TASK OBJECTIVE |
Transcribe the records below exactly.

────────────────────

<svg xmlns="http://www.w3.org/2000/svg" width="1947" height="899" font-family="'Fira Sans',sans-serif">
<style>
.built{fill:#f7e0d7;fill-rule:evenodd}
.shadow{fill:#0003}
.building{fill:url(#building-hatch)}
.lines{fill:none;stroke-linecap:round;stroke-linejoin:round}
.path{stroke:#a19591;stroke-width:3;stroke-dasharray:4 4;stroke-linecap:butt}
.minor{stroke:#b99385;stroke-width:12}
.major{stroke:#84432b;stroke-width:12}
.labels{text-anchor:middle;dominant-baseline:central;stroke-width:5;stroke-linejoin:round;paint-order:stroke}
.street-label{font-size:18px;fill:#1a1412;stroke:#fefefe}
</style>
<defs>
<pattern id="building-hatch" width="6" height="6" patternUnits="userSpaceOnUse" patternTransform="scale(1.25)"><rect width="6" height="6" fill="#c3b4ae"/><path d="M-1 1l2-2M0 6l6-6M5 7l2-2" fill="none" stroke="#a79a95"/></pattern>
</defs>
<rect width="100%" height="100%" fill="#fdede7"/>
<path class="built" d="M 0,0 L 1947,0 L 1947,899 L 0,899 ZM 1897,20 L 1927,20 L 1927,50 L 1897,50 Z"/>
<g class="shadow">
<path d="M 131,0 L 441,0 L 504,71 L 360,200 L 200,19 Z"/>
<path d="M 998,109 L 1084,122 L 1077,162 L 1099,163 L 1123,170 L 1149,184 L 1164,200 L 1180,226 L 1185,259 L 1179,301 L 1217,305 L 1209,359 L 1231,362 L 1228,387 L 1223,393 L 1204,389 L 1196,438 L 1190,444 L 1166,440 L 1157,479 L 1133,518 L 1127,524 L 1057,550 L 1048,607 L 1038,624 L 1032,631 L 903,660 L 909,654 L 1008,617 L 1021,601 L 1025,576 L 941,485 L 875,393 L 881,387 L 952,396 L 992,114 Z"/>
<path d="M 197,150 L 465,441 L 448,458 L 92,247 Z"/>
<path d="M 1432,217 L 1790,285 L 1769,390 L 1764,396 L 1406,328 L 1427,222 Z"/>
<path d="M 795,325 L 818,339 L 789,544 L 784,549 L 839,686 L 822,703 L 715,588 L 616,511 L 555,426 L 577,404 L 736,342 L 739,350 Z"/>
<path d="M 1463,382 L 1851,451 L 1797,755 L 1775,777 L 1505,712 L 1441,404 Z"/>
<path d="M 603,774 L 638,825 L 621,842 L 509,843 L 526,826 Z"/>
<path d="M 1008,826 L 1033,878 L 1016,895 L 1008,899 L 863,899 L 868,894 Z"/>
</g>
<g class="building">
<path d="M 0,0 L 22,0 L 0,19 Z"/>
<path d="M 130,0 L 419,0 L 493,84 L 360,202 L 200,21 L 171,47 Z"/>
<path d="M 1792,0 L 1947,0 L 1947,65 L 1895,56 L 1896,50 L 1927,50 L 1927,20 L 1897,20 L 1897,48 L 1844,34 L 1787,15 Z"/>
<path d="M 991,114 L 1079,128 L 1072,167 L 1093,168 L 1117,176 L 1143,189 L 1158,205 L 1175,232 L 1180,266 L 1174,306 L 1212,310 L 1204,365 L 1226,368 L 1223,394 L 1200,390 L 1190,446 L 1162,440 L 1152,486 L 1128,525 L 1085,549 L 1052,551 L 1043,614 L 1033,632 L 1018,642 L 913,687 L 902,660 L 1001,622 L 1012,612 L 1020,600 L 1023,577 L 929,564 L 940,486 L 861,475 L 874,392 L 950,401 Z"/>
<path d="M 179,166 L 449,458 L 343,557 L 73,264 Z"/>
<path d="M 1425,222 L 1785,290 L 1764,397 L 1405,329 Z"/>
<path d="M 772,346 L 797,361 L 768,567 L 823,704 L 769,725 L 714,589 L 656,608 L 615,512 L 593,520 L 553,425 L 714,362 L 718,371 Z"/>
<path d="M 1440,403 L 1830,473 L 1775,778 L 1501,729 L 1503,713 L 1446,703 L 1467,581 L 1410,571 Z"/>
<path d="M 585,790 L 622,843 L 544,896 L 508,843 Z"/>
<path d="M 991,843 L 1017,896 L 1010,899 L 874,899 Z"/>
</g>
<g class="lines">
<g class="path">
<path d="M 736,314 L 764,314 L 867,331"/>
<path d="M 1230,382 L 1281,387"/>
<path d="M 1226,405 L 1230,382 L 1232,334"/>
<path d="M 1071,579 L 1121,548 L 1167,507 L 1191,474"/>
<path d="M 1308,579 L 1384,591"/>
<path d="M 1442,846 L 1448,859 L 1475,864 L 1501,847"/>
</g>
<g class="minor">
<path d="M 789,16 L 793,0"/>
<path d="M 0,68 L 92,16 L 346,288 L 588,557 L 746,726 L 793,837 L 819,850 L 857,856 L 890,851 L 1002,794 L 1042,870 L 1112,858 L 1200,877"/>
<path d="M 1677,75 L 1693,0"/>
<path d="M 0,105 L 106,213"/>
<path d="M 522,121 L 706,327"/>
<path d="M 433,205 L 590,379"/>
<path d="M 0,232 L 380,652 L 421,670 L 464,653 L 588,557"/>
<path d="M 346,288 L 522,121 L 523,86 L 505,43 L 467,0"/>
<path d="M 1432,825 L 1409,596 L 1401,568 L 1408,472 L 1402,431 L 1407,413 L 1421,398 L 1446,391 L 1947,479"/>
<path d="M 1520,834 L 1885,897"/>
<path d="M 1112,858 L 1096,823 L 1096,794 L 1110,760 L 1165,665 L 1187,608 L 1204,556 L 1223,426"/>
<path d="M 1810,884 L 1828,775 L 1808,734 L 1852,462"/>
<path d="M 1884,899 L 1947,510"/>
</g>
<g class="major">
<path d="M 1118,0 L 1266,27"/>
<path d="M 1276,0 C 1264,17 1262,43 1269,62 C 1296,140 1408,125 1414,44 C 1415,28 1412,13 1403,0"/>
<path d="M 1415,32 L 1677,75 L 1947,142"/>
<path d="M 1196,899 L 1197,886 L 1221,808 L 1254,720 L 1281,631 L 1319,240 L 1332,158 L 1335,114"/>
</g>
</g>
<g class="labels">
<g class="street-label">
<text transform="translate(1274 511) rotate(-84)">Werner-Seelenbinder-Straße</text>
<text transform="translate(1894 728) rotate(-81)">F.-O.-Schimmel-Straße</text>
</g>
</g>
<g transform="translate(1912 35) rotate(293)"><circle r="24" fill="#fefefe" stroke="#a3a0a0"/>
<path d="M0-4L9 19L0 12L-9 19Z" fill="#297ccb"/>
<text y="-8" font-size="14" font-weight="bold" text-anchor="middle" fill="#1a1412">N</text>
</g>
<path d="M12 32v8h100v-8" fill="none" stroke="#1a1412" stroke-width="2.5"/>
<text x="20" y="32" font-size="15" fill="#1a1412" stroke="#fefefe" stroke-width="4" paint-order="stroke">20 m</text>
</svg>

────────────────────

EXPECTED ANSWER |
<svg xmlns="http://www.w3.org/2000/svg" width="1947" height="899" font-family="'Fira Sans',sans-serif">
<style>
.built{fill:#f7e0d7;fill-rule:evenodd}
.shadow{fill:#0003}
.building{fill:url(#building-hatch)}
.lines{fill:none;stroke-linecap:round;stroke-linejoin:round}
.path{stroke:#a19591;stroke-width:3;stroke-dasharray:4 4;stroke-linecap:butt}
.minor{stroke:#b99385;stroke-width:12}
.major{stroke:#84432b;stroke-width:12}
.labels{text-anchor:middle;dominant-baseline:central;stroke-width:5;stroke-linejoin:round;paint-order:stroke}
.street-label{font-size:18px;fill:#1a1412;stroke:#fefefe}
</style>
<defs>
<pattern id="building-hatch" width="6" height="6" patternUnits="userSpaceOnUse" patternTransform="scale(1.25)"><rect width="6" height="6" fill="#c3b4ae"/><path d="M-1 1l2-2M0 6l6-6M5 7l2-2" fill="none" stroke="#a79a95"/></pattern>
</defs>
<rect width="100%" height="100%" fill="#fdede7"/>
<path class="built" d="M 0,0 L 1947,0 L 1947,899 L 0,899 ZM 1897,20 L 1927,20 L 1927,50 L 1897,50 Z"/>
<g class="shadow">
<path d="M 131,0 L 441,0 L 504,71 L 360,200 L 200,19 Z"/>
<path d="M 998,109 L 1084,122 L 1077,162 L 1099,163 L 1123,170 L 1149,184 L 1164,200 L 1180,226 L 1185,259 L 1179,301 L 1217,305 L 1209,359 L 1231,362 L 1228,387 L 1223,393 L 1204,389 L 1196,438 L 1190,444 L 1166,440 L 1157,479 L 1133,518 L 1127,524 L 1057,550 L 1048,607 L 1038,624 L 1032,631 L 903,660 L 909,654 L 1008,617 L 1021,601 L 1025,576 L 941,485 L 875,393 L 881,387 L 952,396 L 992,114 Z"/>
<path d="M 197,150 L 465,441 L 448,458 L 92,247 Z"/>
<path d="M 1432,217 L 1790,285 L 1769,390 L 1764,396 L 1406,328 L 1427,222 Z"/>
<path d="M 795,325 L 818,339 L 789,544 L 784,549 L 839,686 L 822,703 L 715,588 L 616,511 L 555,426 L 577,404 L 736,342 L 739,350 Z"/>
<path d="M 1463,382 L 1851,451 L 1797,755 L 1775,777 L 1505,712 L 1441,404 Z"/>
<path d="M 603,774 L 638,825 L 621,842 L 509,843 L 526,826 Z"/>
<path d="M 1008,826 L 1033,878 L 1016,895 L 1008,899 L 863,899 L 868,894 Z"/>
</g>
<g class="building">
<path d="M 0,0 L 22,0 L 0,19 Z"/>
<path d="M 130,0 L 419,0 L 493,84 L 360,202 L 200,21 L 171,47 Z"/>
<path d="M 1792,0 L 1947,0 L 1947,65 L 1895,56 L 1896,50 L 1927,50 L 1927,20 L 1897,20 L 1897,48 L 1844,34 L 1787,15 Z"/>
<path d="M 991,114 L 1079,128 L 1072,167 L 1093,168 L 1117,176 L 1143,189 L 1158,205 L 1175,232 L 1180,266 L 1174,306 L 1212,310 L 1204,365 L 1226,368 L 1223,394 L 1200,390 L 1190,446 L 1162,440 L 1152,486 L 1128,525 L 1085,549 L 1052,551 L 1043,614 L 1033,632 L 1018,642 L 913,687 L 902,660 L 1001,622 L 1012,612 L 1020,600 L 1023,577 L 929,564 L 940,486 L 861,475 L 874,392 L 950,401 Z"/>
<path d="M 179,166 L 449,458 L 343,557 L 73,264 Z"/>
<path d="M 1425,222 L 1785,290 L 1764,397 L 1405,329 Z"/>
<path d="M 772,346 L 797,361 L 768,567 L 823,704 L 769,725 L 714,589 L 656,608 L 615,512 L 593,520 L 553,425 L 714,362 L 718,371 Z"/>
<path d="M 1440,403 L 1830,473 L 1775,778 L 1501,729 L 1503,713 L 1446,703 L 1467,581 L 1410,571 Z"/>
<path d="M 585,790 L 622,843 L 544,896 L 508,843 Z"/>
<path d="M 991,843 L 1017,896 L 1010,899 L 874,899 Z"/>
</g>
<g class="lines">
<g class="path">
<path d="M 736,314 L 764,314 L 867,331"/>
<path d="M 1230,382 L 1281,387"/>
<path d="M 1226,405 L 1230,382 L 1232,334"/>
<path d="M 1071,579 L 1121,548 L 1167,507 L 1191,474"/>
<path d="M 1308,579 L 1384,591"/>
<path d="M 1442,846 L 1448,859 L 1475,864 L 1501,847"/>
</g>
<g class="minor">
<path d="M 789,16 L 793,0"/>
<path d="M 0,68 L 92,16 L 346,288 L 588,557 L 746,726 L 793,837 L 819,850 L 857,856 L 890,851 L 1002,794 L 1042,870 L 1112,858 L 1200,877"/>
<path d="M 1677,75 L 1693,0"/>
<path d="M 0,105 L 106,213"/>
<path d="M 522,121 L 706,327"/>
<path d="M 433,205 L 590,379"/>
<path d="M 0,232 L 380,652 L 421,670 L 464,653 L 588,557"/>
<path d="M 346,288 L 522,121 L 523,86 L 505,43 L 467,0"/>
<path d="M 1432,825 L 1409,596 L 1401,568 L 1408,472 L 1402,431 L 1407,413 L 1421,398 L 1446,391 L 1947,479"/>
<path d="M 1520,834 L 1885,897"/>
<path d="M 1112,858 L 1096,823 L 1096,794 L 1110,760 L 1165,665 L 1187,608 L 1204,556 L 1223,426"/>
<path d="M 1810,884 L 1828,775 L 1808,734 L 1852,462"/>
<path d="M 1884,899 L 1947,510"/>
</g>
<g class="major">
<path d="M 1118,0 L 1266,27"/>
<path d="M 1276,0 C 1264,17 1262,43 1269,62 C 1296,140 1408,125 1414,44 C 1415,28 1412,13 1403,0"/>
<path d="M 1415,32 L 1677,75 L 1947,142"/>
<path d="M 1196,899 L 1197,886 L 1221,808 L 1254,720 L 1281,631 L 1319,240 L 1332,158 L 1335,114"/>
</g>
</g>
<g class="labels">
<g class="street-label">
<text transform="translate(1274 511) rotate(-84)">Werner-Seelenbinder-Straße</text>
<text transform="translate(1894 728) rotate(-81)">F.-O.-Schimmel-Straße</text>
</g>
</g>
<g transform="translate(1912 35) rotate(293)"><circle r="24" fill="#fefefe" stroke="#a3a0a0"/>
<path d="M0-4L9 19L0 12L-9 19Z" fill="#297ccb"/>
<text y="-8" font-size="14" font-weight="bold" text-anchor="middle" fill="#1a1412">N</text>
</g>
<path d="M12 32v8h100v-8" fill="none" stroke="#1a1412" stroke-width="2.5"/>
<text x="20" y="32" font-size="15" fill="#1a1412" stroke="#fefefe" stroke-width="4" paint-order="stroke">20 m</text>
</svg>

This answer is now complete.